Menos é mais. Isso já nos foi dito também. Mas essa conta não é aceita nesses tempos em que o desejo reina e a necessidade é traço de primitivo numa caverna em Lascaux. Porque quem procura e até acha alguma coisa, na verdade, ainda está perdido. Pois quem já se encontrou não precisa achar mais nada.
Não há nenhuma estranheza no mundo. O estranho sou eu e você. Quando nos armamos das indumentárias do ser pretensabido para nominar coisas e seres. Seres e coisas que há milênios são e estão porque somente são e estão. É preciso que nos dispamos desses andrajos da certeza, da verdade e da racionalização. Para, só então aí, talvez vermos que a iluminação do homem pode estar no vôo de uma borboleta ou de um cavalo do cão.
E o poeta, de barro, de pedra, lodo e limo, o Manoel, inseticidamente genial – e que há pouco borboleteou-se – sabia há muito do segredo do conto do sábio chinês. É nas pequenices que o grande adormece e espera. Pois, uma hora, uma vida, um século, não importa. Porque o tempo nunca se dividiu, nós é que o fizemos para suportá-lo. Só há mesmo o presente, essa terra desolada da qual somos velhos estrangeiros. Passado e futuro são mitos, utopias, quimeras nas quais depositamos nossas cabeças e nossas gaiolas de peles e ossos diariamente por não suportarmos a beleza do mundo.
Nossos tiques, manias e cestos (só o pessoal de uma região desse continente brasilis vai entender esta última palavra) são a única riqueza original em cada um de nós. É o cantor ao violão no barzinho que ajeita os óculos no microfone. Aquele cara que ao conversar com você, a cada três ou quatro palavras solta um estranho grunhido ou pigarro. Ou aquele outro que, de minuto em minuto, desanda a piscar os olhos sem parar.
O resto é um jogo de espelhos, filas indianas, vida de gado e de homens prontos para o abate. Praga de zumbis que não sabe quem são, de onde vieram e nem para onde vão, mas que erma, há eras, encardida dessas perguntinhas parasitárias e teimosas, mas de transatlântica dimensão.

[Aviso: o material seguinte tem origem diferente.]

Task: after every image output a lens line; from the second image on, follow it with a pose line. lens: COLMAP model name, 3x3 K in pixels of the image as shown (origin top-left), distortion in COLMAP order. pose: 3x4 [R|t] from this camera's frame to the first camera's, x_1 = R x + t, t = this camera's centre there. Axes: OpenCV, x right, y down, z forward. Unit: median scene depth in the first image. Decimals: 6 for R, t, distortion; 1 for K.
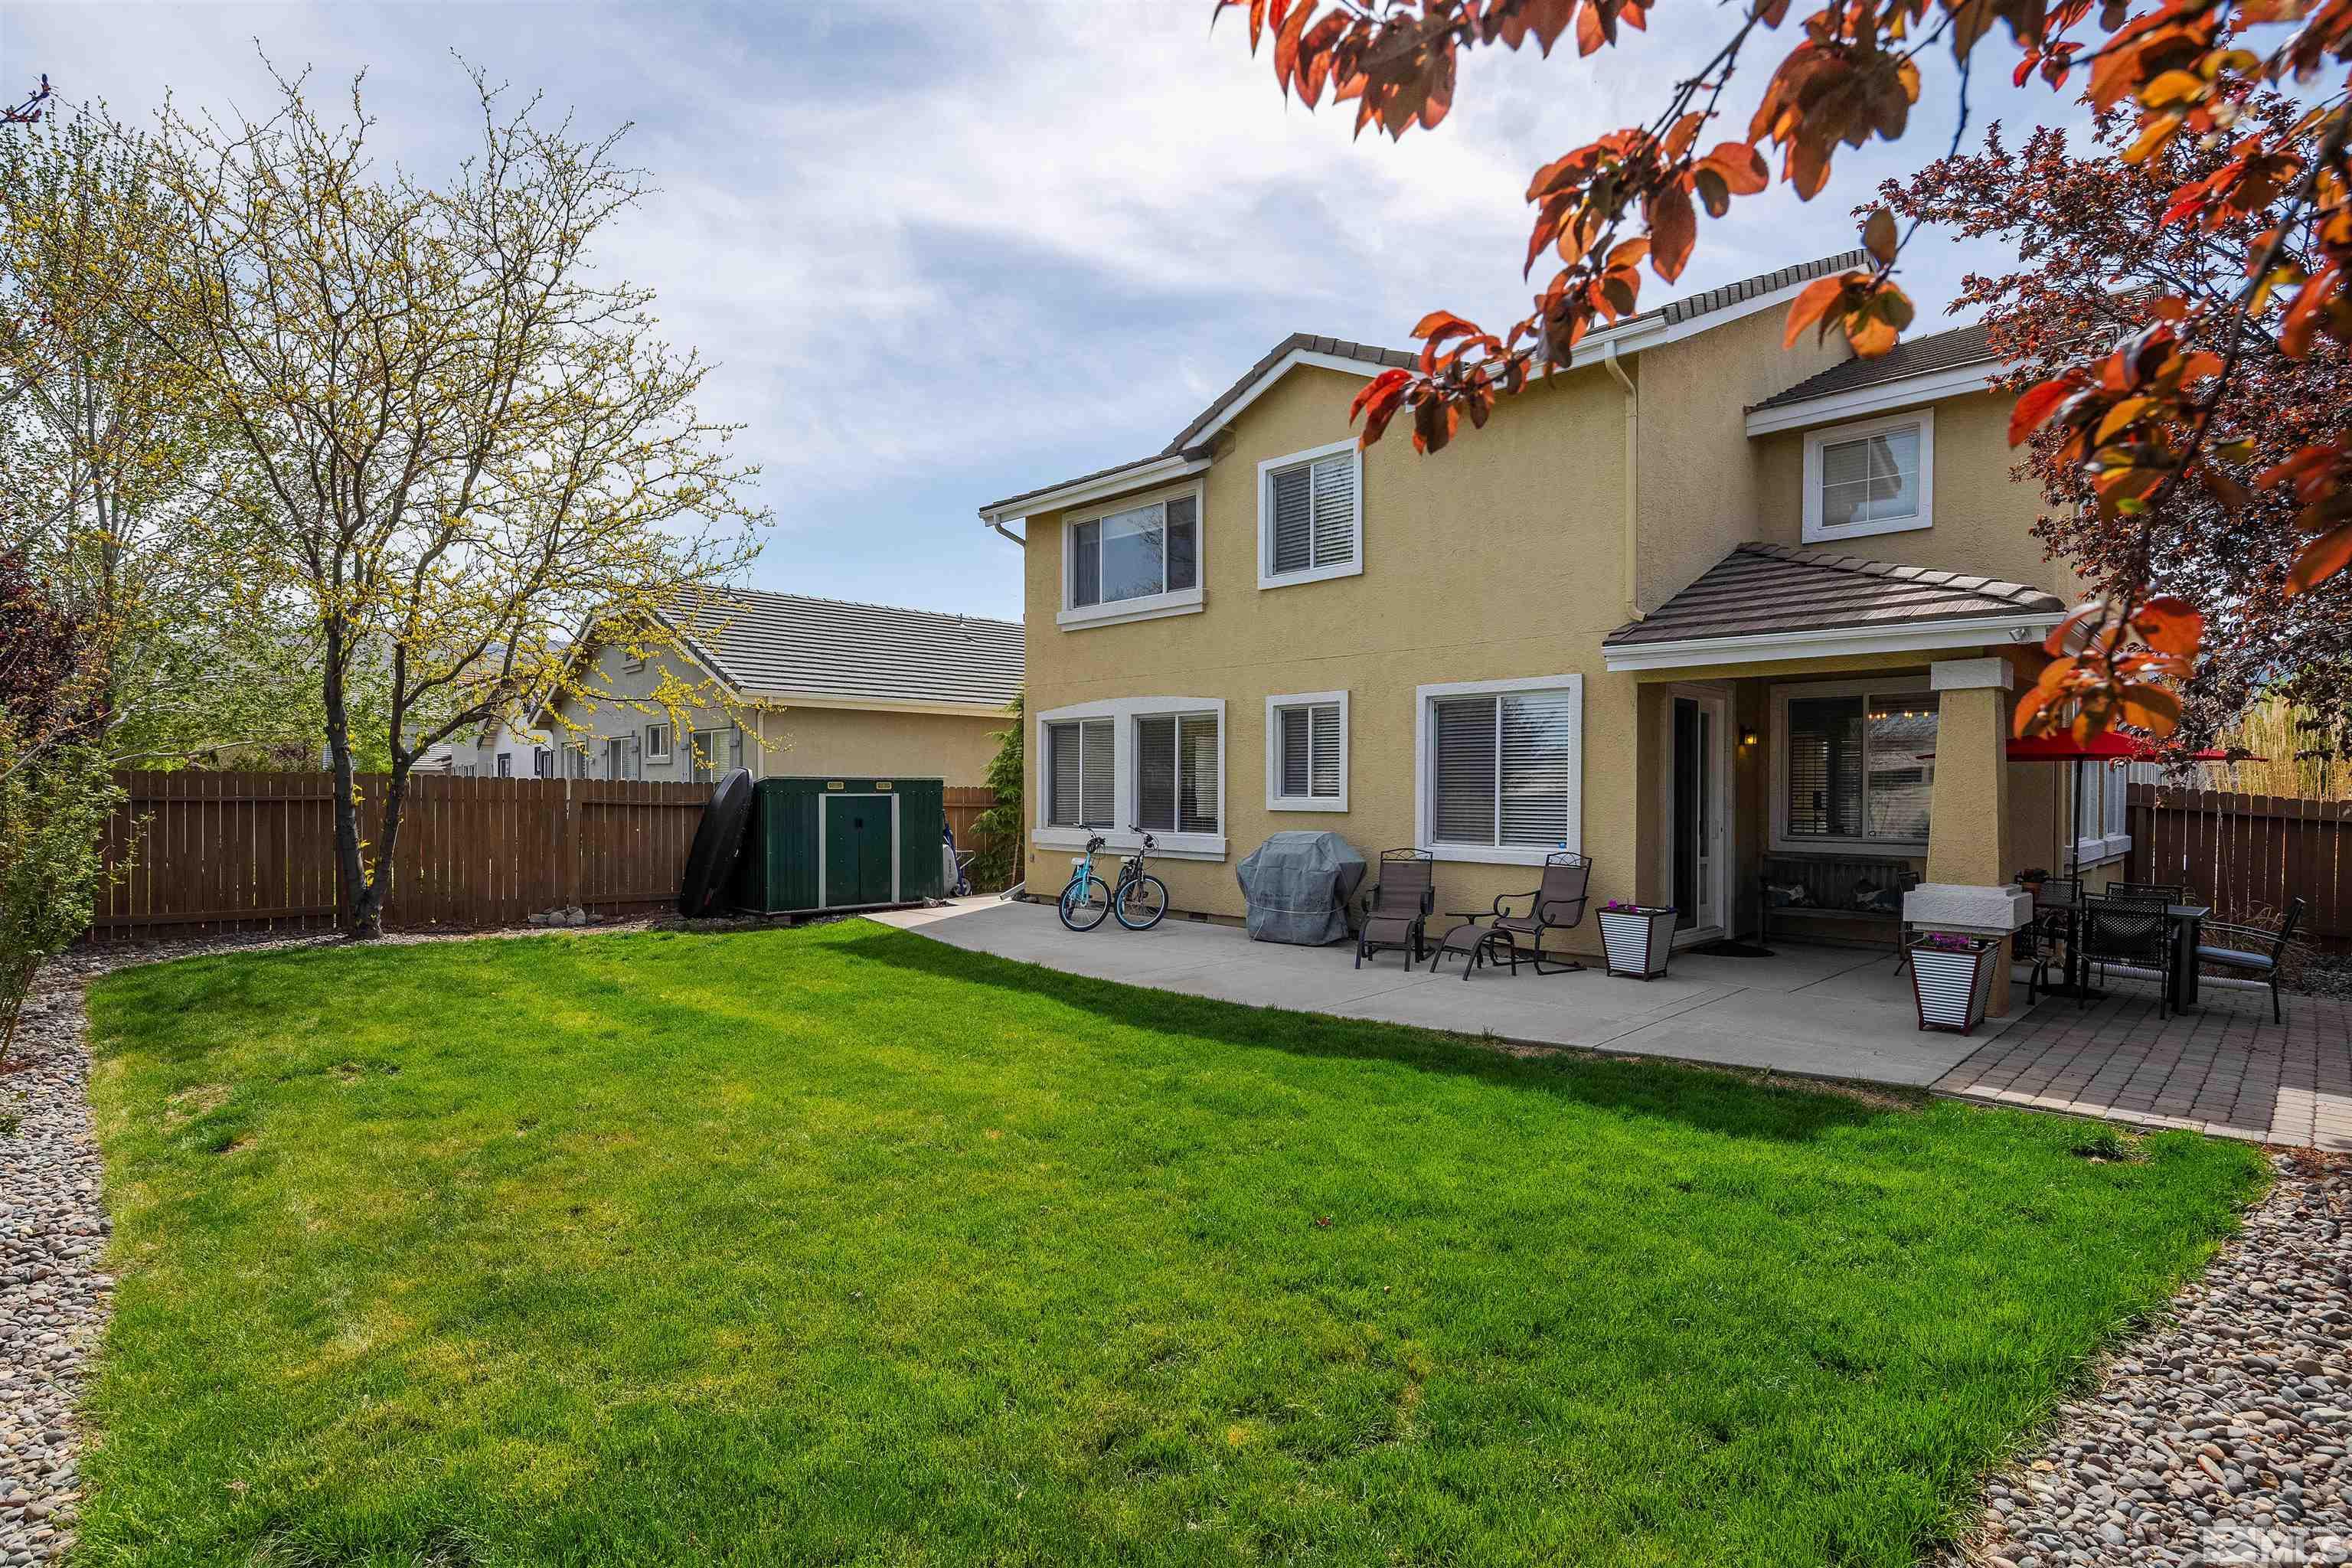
lens RADIAL K [[1156.9, 0, 1166.4], [0, 1156.9, 795.3], [0, 0, 1]] dist [0.003527, -0.004003]
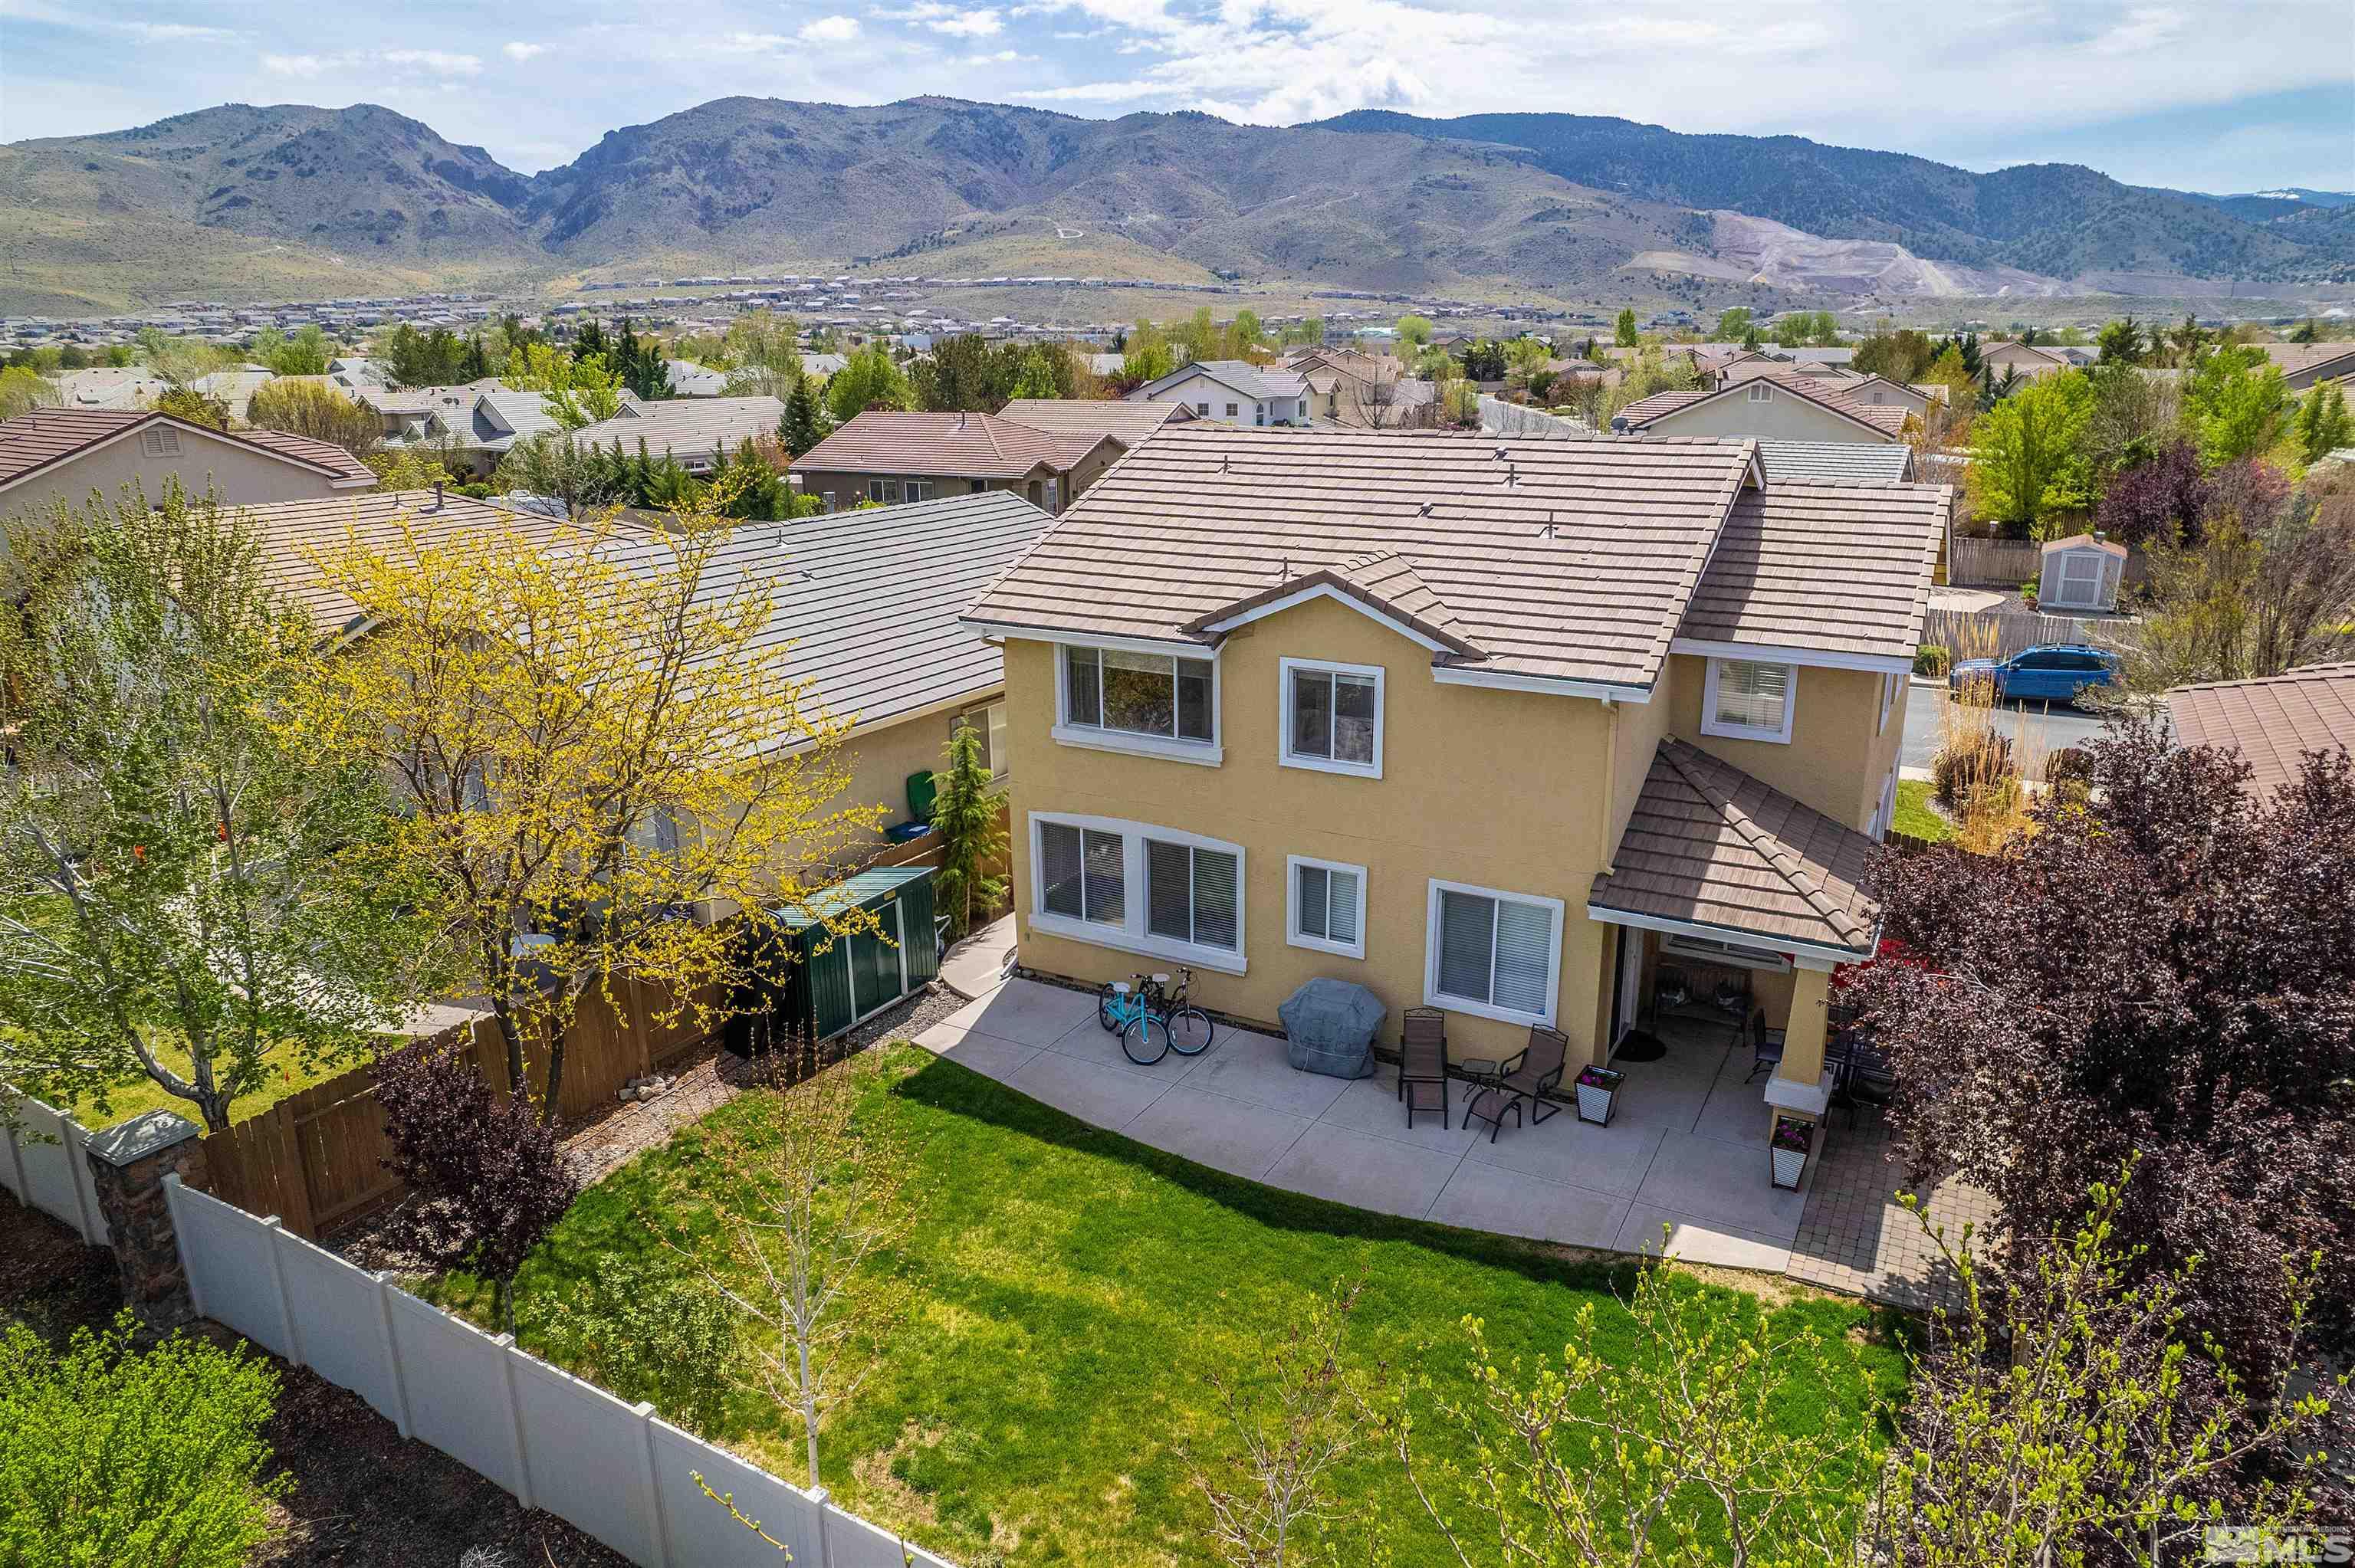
lens RADIAL K [[1522.9, 0, 1185.8], [0, 1522.9, 781.0], [0, 0, 1]] dist [-0.053106, -0.001145]
pose [[0.961810, -0.089016, 0.258840, -0.408871], [0.015991, 0.962300, 0.271520, -0.581752], [-0.273251, -0.257011, 0.926973, -0.386395]]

Estamos sempre cheios de ausências, são elas que nos preenchem. A gente se fortalece é do que não teve. A busca de títulos, diplomas, honrarias, é tudo carência ou senso de pertencimento. E o que nos resta é tentar separar o miojo do umbigo.
A gente há de enfrentar o umbigo do mundo. E o umbigo do mundo gesta há milênios, na traseira de um vagalume. Ora clareia, ora escurece, e nós, bestializados pela máquina de fabricar insanos, vamos nos enfileirando, ano após ano. Sempre a buscar o louro ou essa quimerazinha de ser feliz dia sim, dia não, salvo engano.
Somos essa vastidão, esses ermos, essas gerais em que a percepção e o entendimento nunca quiseram campear. Hospedeiros da utopia de um amanhã redentor que teima em chegar. E tudo porque, vaidosos e egoístas, nossa asa não emprestamos e nem a do outro aceitamos. Triste, para um ser que também foi feito pra voar.
Assim, resta-nos apenas nos arrastarmos e, inevitavelmente, nos atropelarmos. E dessa coisa que tornamos cega e amorfa, e que outro poeta batizou de brincadeira e jogo, nos acostumamos a chamar de vida.